DocuSign
This guide covers how to configure Docusign ↗ as a SAML application in Cloudflare Zero Trust.
Prerequisites
- An identity provider configured in Cloudflare Zero Trust
- Admin access to a Docusign account that has Single Sign-On available
- A domain ↗ verified in Docusign
1. Create the Access for SaaS application
-
In Zero Trust, go to Access > Applications.
-
Select Add an Application.
-
Select SaaS.
-
Use the following configuration:
- Set the Application to DocuSign.
- Put placeholder values in EntityID and Assertion Consumer Service URL (e.g.
https://example.com
). We’ll come back and update these. - Set Name ID Format to: Unique ID.
-
DocuSign requires SAML attributes to do Just In Time user provisioning. Ensure you are collecting SAML attributes from your IdP:
- Group
- username
- department
- firstName
- lastName
- phone
-
These IdP SAML values can then be mapped to the following DocuSign SAML attributes:
- Surname
- Givenname
-
Set an Access policy (for example, create a policy based on Emails ending in @example.com).
-
Copy and save SSO Endpoint, Entity ID and Public Key.
-
Copy the Public Key Value.
-
Paste the Public Key into VIM or another code editor.
-
Wrap the value in
-----BEGIN CERTIFICATE-----
and-----END CERTIFICATE-----
. -
Set the file extension to
.crt
and save. :::
2. Configure your DocuSign SSO instance
-
Ensure you have a domain claimed in Zendesk.
-
From the DocuSign Admin dashboard, select Identity Providers.
-
On the Identity Providers page, select ADD IDENTITY PROVIDER. Use the following mappings from the saved Access Application values:
- Name: Pick your desired name.
- Identity Provider Issuer: Entity ID.
- Identity Provider Login URL: Assertion Consumer Service URL.
-
Save the Identity Provider.
-
Upload your certificate to the DocuSign Identity Provider menu.
-
Configure your SAML Attribute mappings. The Attribute Names should match the values in IdP Value in your Access application.
-
Go back to the Identity Provider’s screen and select Actions > Endpoints. Copy and save the following:
- Service Provider Issuer URL.
- Service Provider Assertion Consumer Service URL.
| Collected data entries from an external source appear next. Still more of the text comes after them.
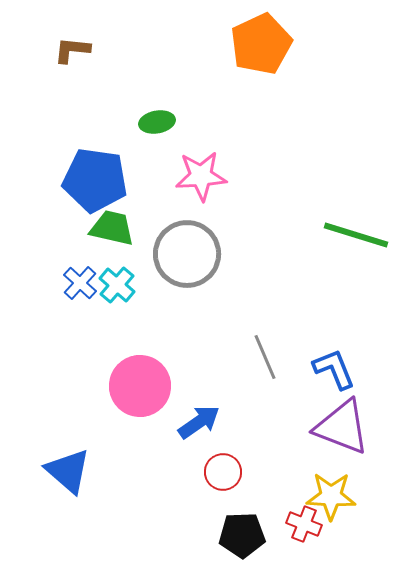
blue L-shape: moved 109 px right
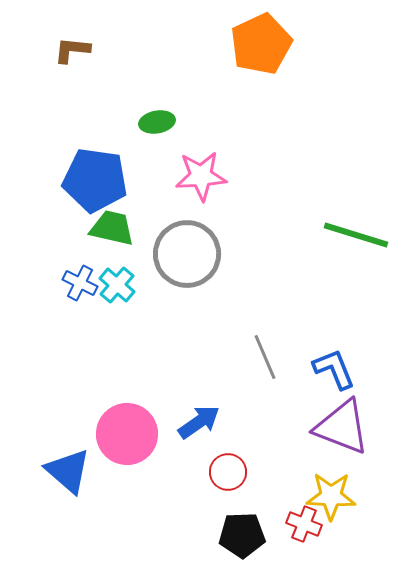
blue cross: rotated 16 degrees counterclockwise
pink circle: moved 13 px left, 48 px down
red circle: moved 5 px right
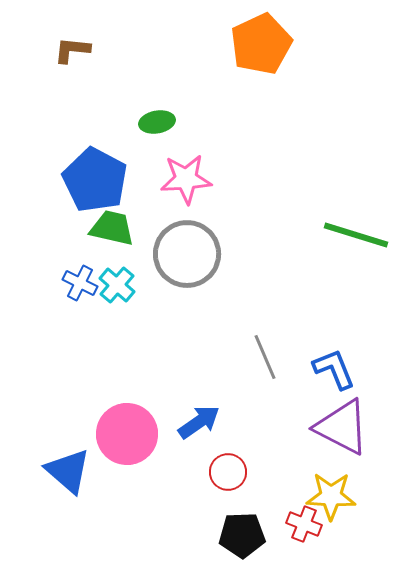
pink star: moved 15 px left, 3 px down
blue pentagon: rotated 20 degrees clockwise
purple triangle: rotated 6 degrees clockwise
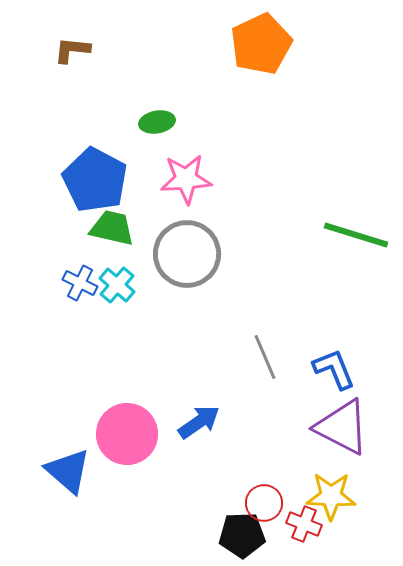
red circle: moved 36 px right, 31 px down
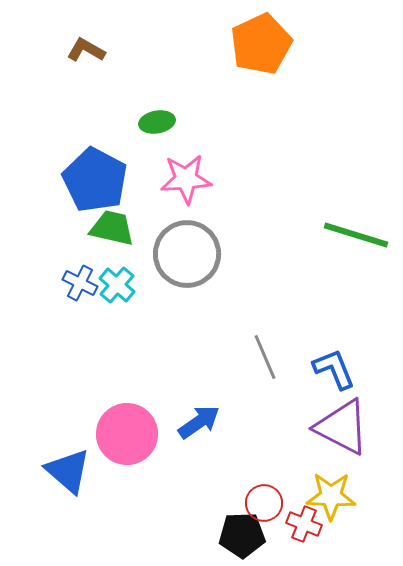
brown L-shape: moved 14 px right; rotated 24 degrees clockwise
3. Finalize your Cloudflare configuration
- Go back to your DocuSign application under Access > Applications.
- Select Edit.
- Use the following mappings:
- EntityID->Service Provider Issuer URL.
- Assertion Consumer Service URL -> Service Provider Assertion Consumer Service URL.
- Save the application.
When ready, enable the SSO for your DocuSign account and you will be able to login to DocuSign via Cloudflare SSO and your Identity Provider.